# Study text

[Start of section]

Anarsia antisaris

Scientific classification
- Kingdom: Animalia
- Phylum: Arthropoda
- Class: Insecta
- Order: Lepidoptera
- Family: Gelechiidae
- Genus: Anarsia
- Species: A. antisaris
- Binomial name: Anarsia antisaris (Meyrick, 1913)
- Synonyms: Chelaria antisaris Meyrick, 1913 ;

= Anarsia antisaris =

- Authority: (Meyrick, 1913)

Species of moth

Anarsia antisaris is a moth of the family Gelechiidae. It was described by Edward Meyrick in 1913. It is found in South Africa.

[End of section]

# What to work on
A. Name each taxonomic rank in the scientific classification of the article on Anarsia antisaris, from Kingdom through Species, with the value given for it.
B. Extend the article on the moth Anarsia antisaris with a few more sentences that pick up after its final line.
Nothing in the listing is needed for the tasks on this page.

# Data section
[Start of section]

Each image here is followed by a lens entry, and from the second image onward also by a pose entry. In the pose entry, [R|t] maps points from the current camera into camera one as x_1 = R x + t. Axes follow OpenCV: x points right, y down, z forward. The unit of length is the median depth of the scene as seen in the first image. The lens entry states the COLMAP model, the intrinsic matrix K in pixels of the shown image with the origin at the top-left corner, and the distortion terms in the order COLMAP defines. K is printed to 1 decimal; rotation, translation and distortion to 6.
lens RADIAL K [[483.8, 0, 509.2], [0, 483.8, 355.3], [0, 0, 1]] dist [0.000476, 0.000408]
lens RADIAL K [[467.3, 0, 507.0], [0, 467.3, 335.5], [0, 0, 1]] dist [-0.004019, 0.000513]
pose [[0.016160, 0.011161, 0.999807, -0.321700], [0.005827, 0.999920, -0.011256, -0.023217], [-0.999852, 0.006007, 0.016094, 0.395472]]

[End of section]

# Answer set
A.
Kingdom: Animalia
Phylum: Arthropoda
Class: Insecta
Order: Lepidoptera
Family: Gelechiidae
Genus: Anarsia
Species: A. antisaris

B.
The wingspan is about 14 mm. The forewings are pale greyish-ochreous irregularly and suffusedly irrorated with grey and with an indistinct
blackish dot beneath the costa near the base. There is an irregular patch of fuscous suffusion partially sprinkled with blackish in the disc before the middle, extended over the costal two-thirds of the wing from the middle to the apex, with raised spots of grey and whitish irroration on the fold before the middle of the wing, and above the tornus. A curved-bent transverse line of silvery irroration is found towards the apex, and another around the apex. The hindwings are rather dark grey, with a pale subhyaline longitudinal median streak.